Und damit – es tut mir Leid! – bin ich dann doch bei einer „Song By Song“-Abhandlung angelangt: Der bereits erwähnte Opener bewegt sich zwischen QUEENs Symphonik und OPETHs Epik, der Zehn-Minuten-Brecher „Forced Entry“ dagegen lässt sich kaum in zwei Sätzen beschreiben: Neben fantastischer Polyrhythmik, schrägen Keyboards und variablem mehrstimmigen Gesang enthält der Song alles, was LEPROUS ausmacht. „Restless“ enthält ein paar Gesangs-Passagen, die mir auch beim zwanzigsten Anhören eine Gänsehaut den Rücken herunterjagen. In „Thorn“ gibt es Vocals, die ein wenig an den Soundtrack zu Disneys „Aladdin“ erinnern (was keine Kritik ist!), es gibt eine tolle jazzige Trompete und einen Gastauftriff von IHSAHN himself am Mikro. Das nachfolgende „Mb. Indifferentia“ ist die Ballade des Albums, Solberg klingt über dem an PORCUPINE TREE erinnernden Stück spürbar verletzlich – um sich danach in „Waste Of Air“ über tonnenschweren Gitarren am Synthesizer auszutoben. „Mediocrity Wins“ (was für eine Ironie!) erinnert mich an MANES‚ „Come To Pass“ – Rap im 7/8-Takt. Grandios!

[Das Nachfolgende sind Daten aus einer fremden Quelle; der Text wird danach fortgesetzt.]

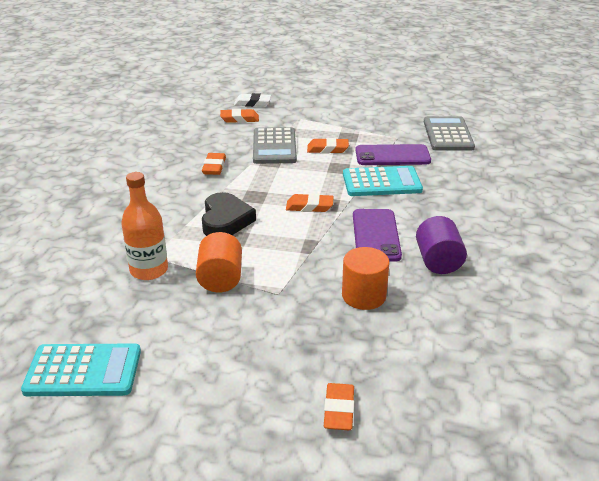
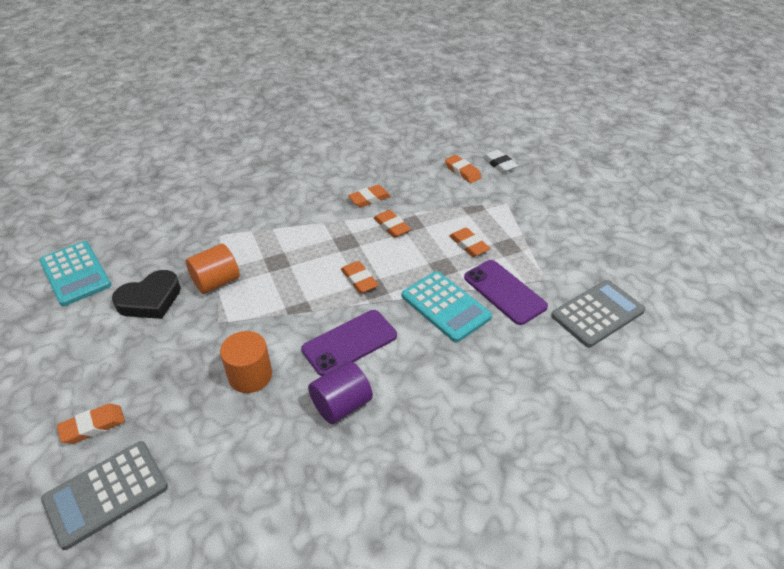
camera: 55 degrees right, 10 degrees up
(149, 270) = (202, 242): orange bottle -> none
(225, 220) = (296, 244): black heart -> black heart (150, 300)
(263, 170) = (391, 227): none -> orange eraser
(274, 146) = (438, 213): grey calculator -> grey calculator (106, 494)

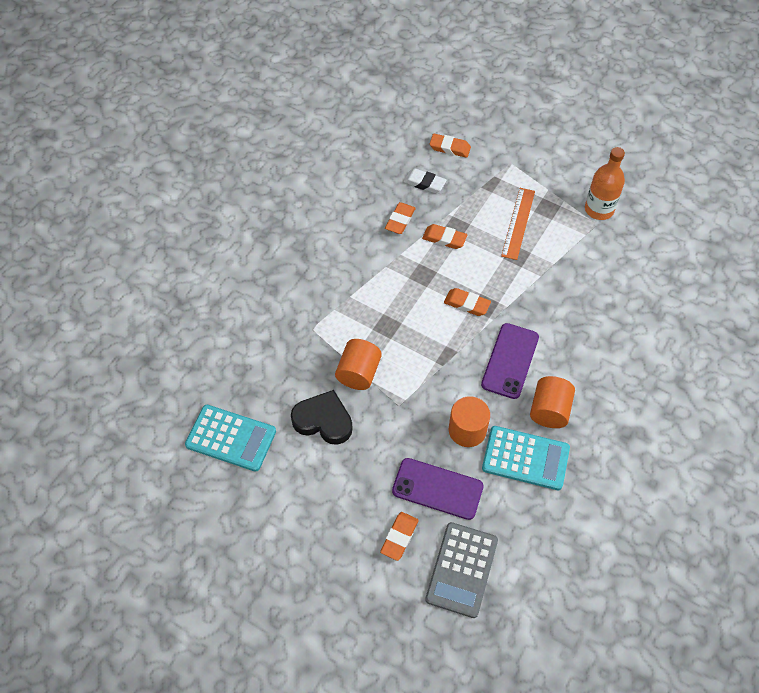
camera: 35 degrees left, 15 degrees up
(150, 300) = (323, 420): black heart -> black heart turned 90 degrees counterclockwise
(341, 405) = (549, 410): purple cylinder -> orange cylinder
(445, 306) = (548, 289): turquoise calculator -> turquoise calculator (525, 458)
(469, 245) = (518, 223): orange eraser -> orange ruler
(499, 164) = (472, 123): white eraser -> white eraser (424, 183)
(504, 292) = (578, 252): purple phone -> purple phone (437, 489)
(558, 270) = (599, 209): none -> orange bottle
(597, 313) = (652, 233): grey calculator -> none

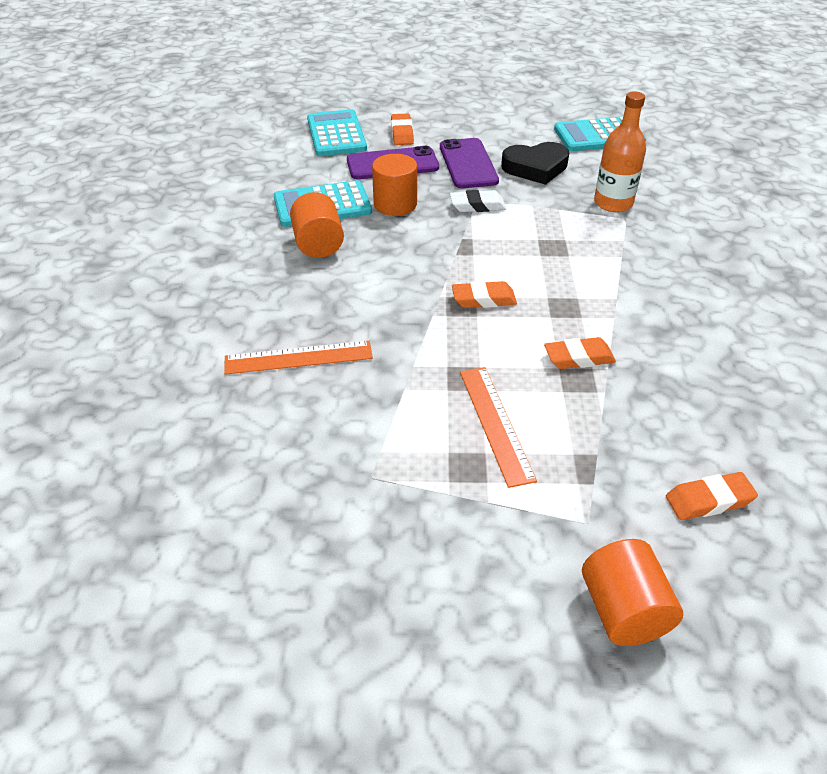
camera: 150 degrees right, 15 degrees down
(358, 373) = (540, 205): orange cylinder -> orange cylinder (623, 611)
(400, 220) = (658, 355): orange eraser -> none
(424, 183) = (683, 421): white eraser -> white eraser (477, 206)
(462, 569) = (336, 134): grey calculator -> turquoise calculator
(510, 361) = (390, 268): purple phone -> purple phone (468, 164)
(599, 209) = (380, 505): orange bottle -> orange bottle (613, 203)
(604, 312) = (298, 358): none -> orange ruler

Das waren jetzt sieben der zehn Songs. Wer jetzt immer noch nicht geschnallt hat, worum es sich bei „Bilateral“ handelt, darf im Folgenden noch einmal die Kurzform lesen. LEPROUS spielen nicht bloß progressive Musik: „Bilateral“ ist bis in die feinsten Details das Ergebnis einer Vision, einer progressiven Geisteshaltung. Was die Norweger hier abliefern, gehört ohne Zweifel zur Weltspitze zeitgemäßer düsterer Musik. Die mit 20 bis 26 Jahren relativ jungen Musiker spielen damit in einer Liga mit MADDER MORTEM, die mich mit jeder ihrer Veröffentlichungen mehr begeistern. Wer also eine Schwäche für progressive Musik abseits ausgetretener Pfade hat, und vielleicht noch etwas mit dem Begriff „Avantgarde“ anfangen kann, sollte sich „Bilateral“ unbedingt anhören.